(Job item): Each line of the records is to be returned verbatim, with the images omitted.

(Given data):
========

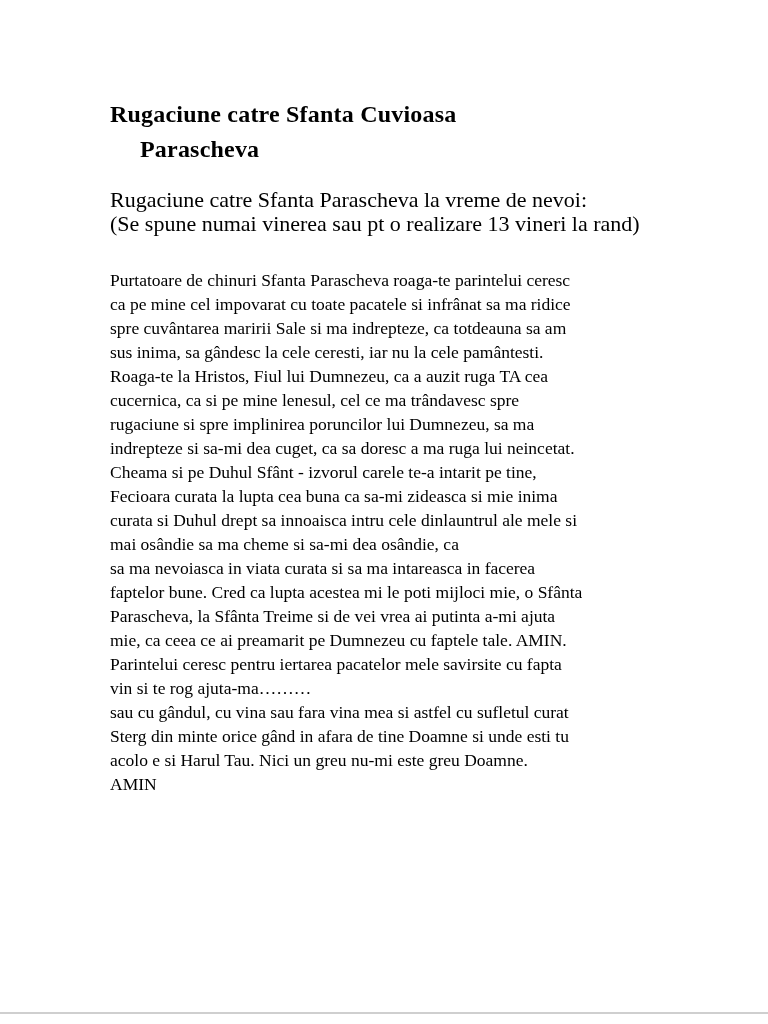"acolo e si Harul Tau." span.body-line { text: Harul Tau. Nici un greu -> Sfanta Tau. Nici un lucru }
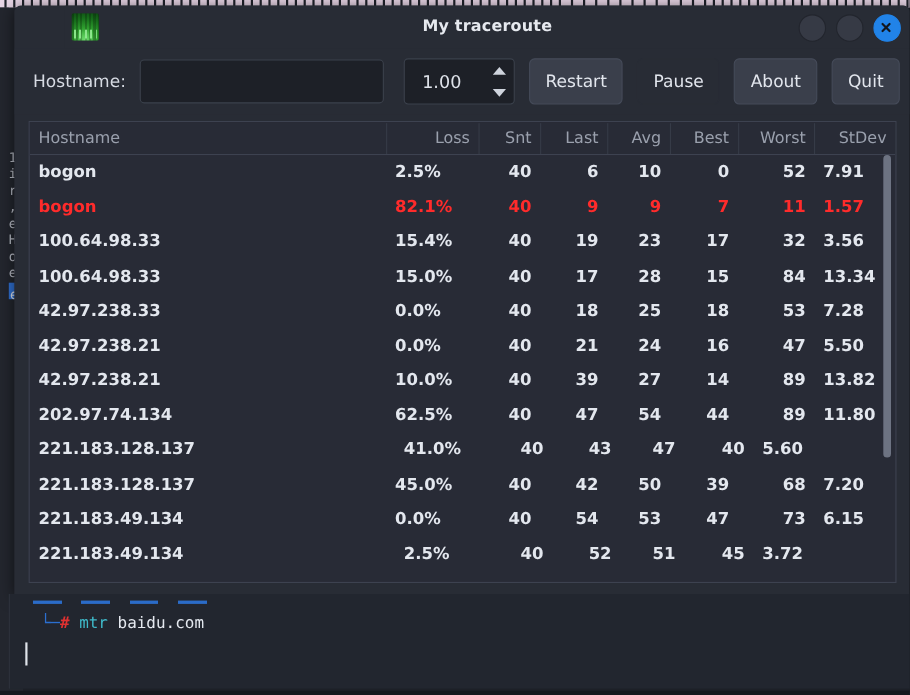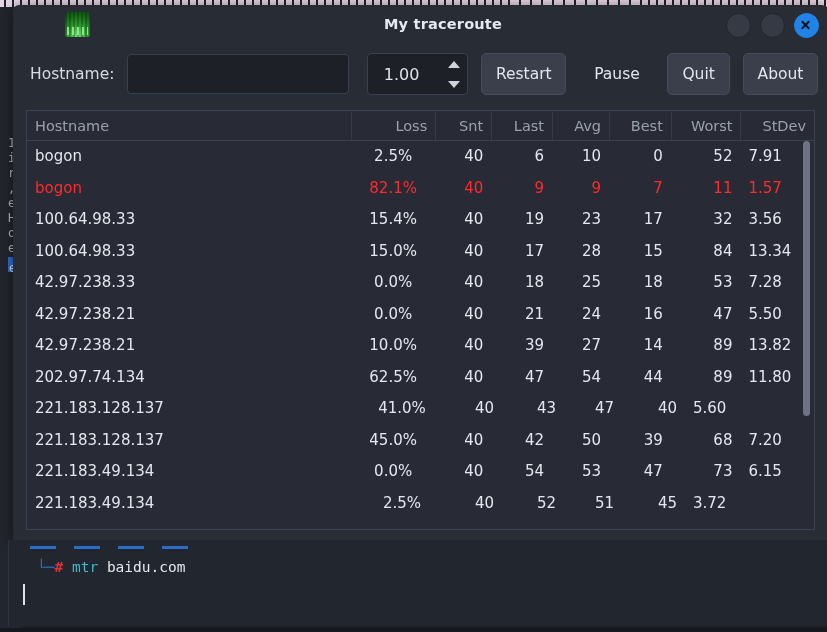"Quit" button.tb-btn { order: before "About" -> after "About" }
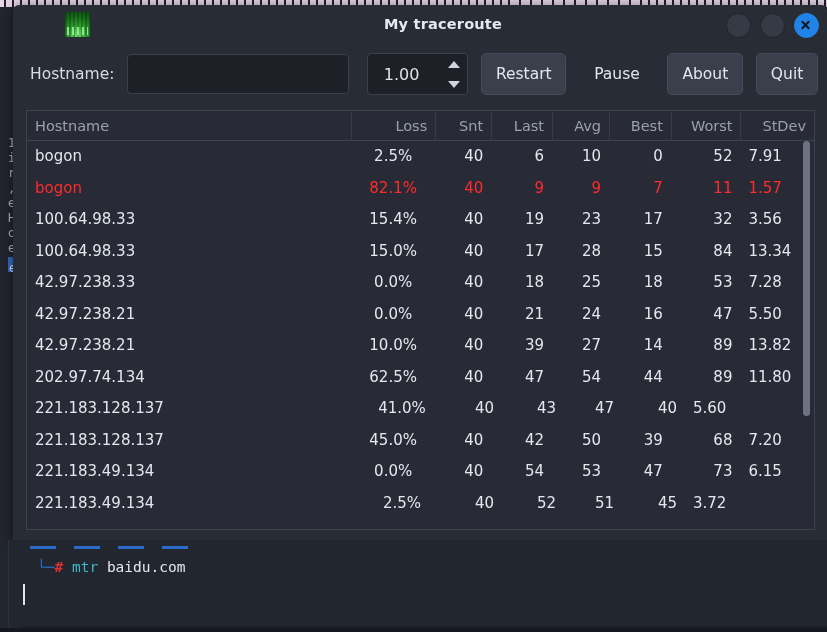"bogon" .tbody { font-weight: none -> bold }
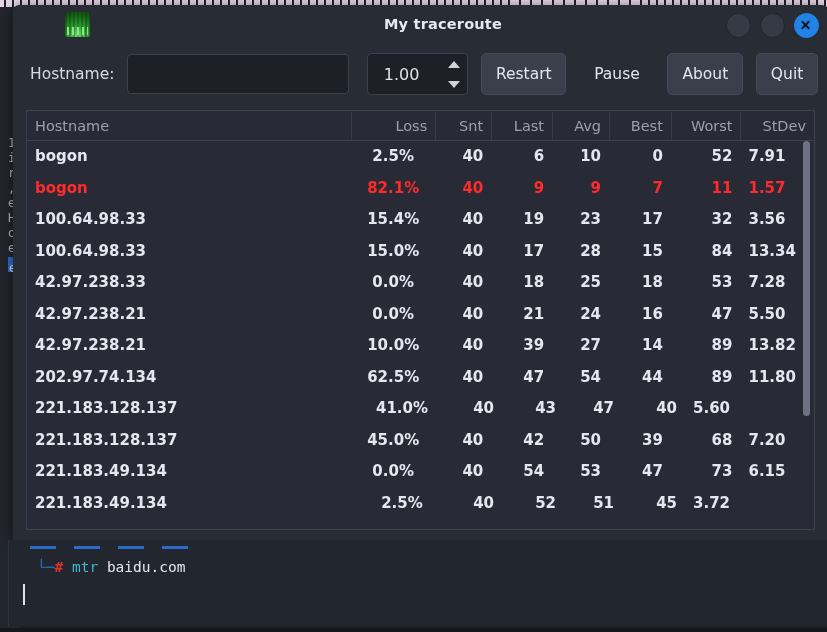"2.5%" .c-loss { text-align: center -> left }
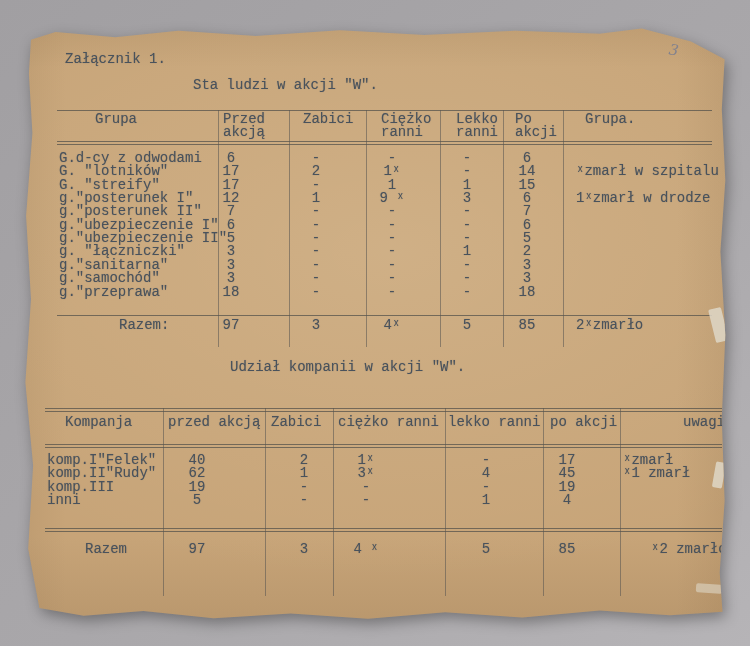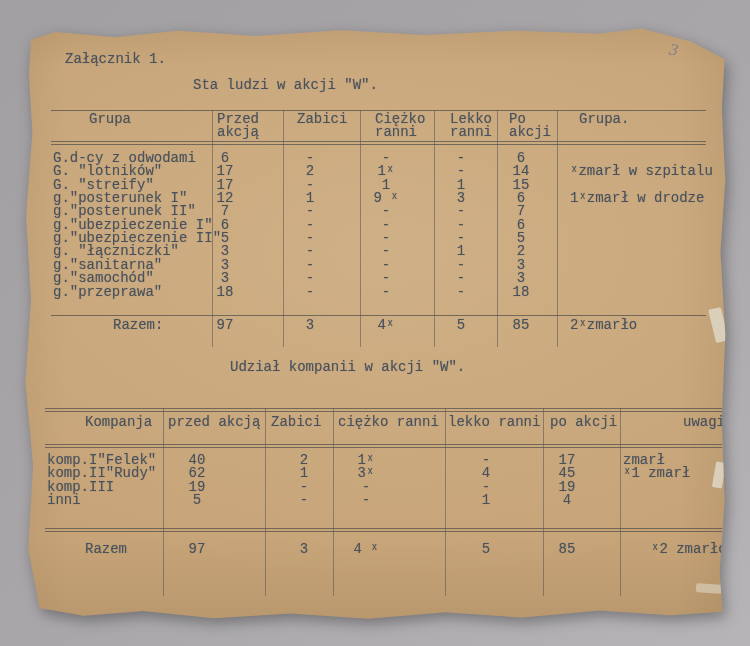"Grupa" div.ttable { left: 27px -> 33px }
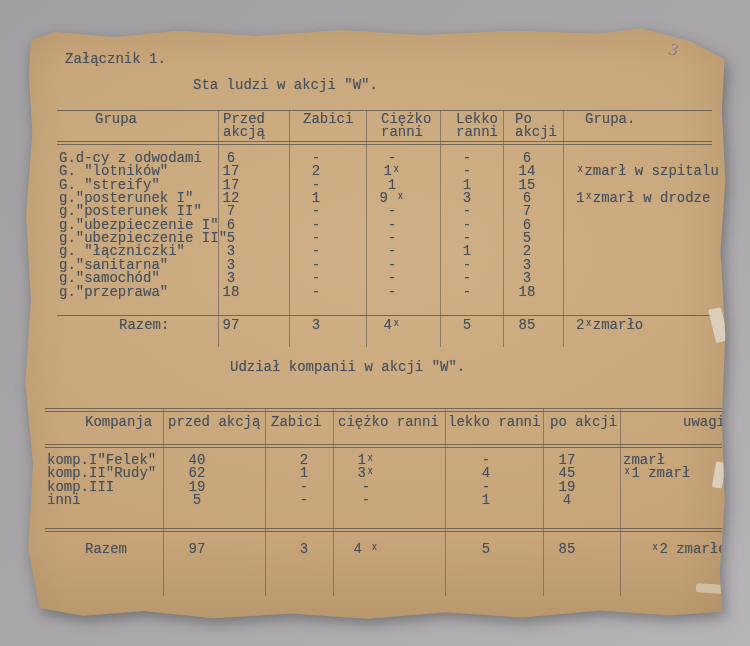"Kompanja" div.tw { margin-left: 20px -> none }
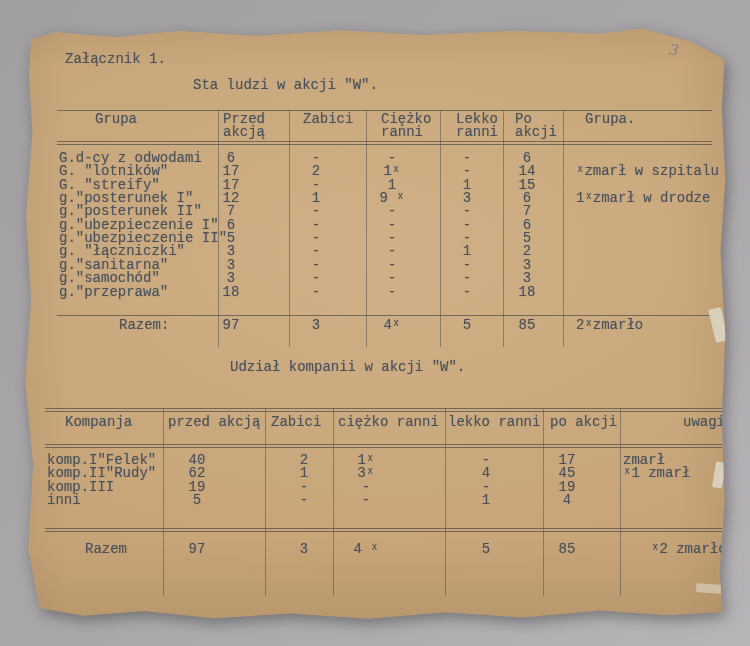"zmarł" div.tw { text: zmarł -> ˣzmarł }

========

(Solution for this task):
"acolo e si Harul Tau." span.body-line { text: Harul Tau. Nici un greu -> Sfanta Tau. Nici un lucru }
"Quit" button.tb-btn { order: before "About" -> after "About" }
"bogon" .tbody { font-weight: none -> bold }
"2.5%" .c-loss { text-align: center -> left }
"Grupa" div.ttable { left: 27px -> 33px }
"Kompanja" div.tw { margin-left: 20px -> none }
"zmarł" div.tw { text: zmarł -> ˣzmarł }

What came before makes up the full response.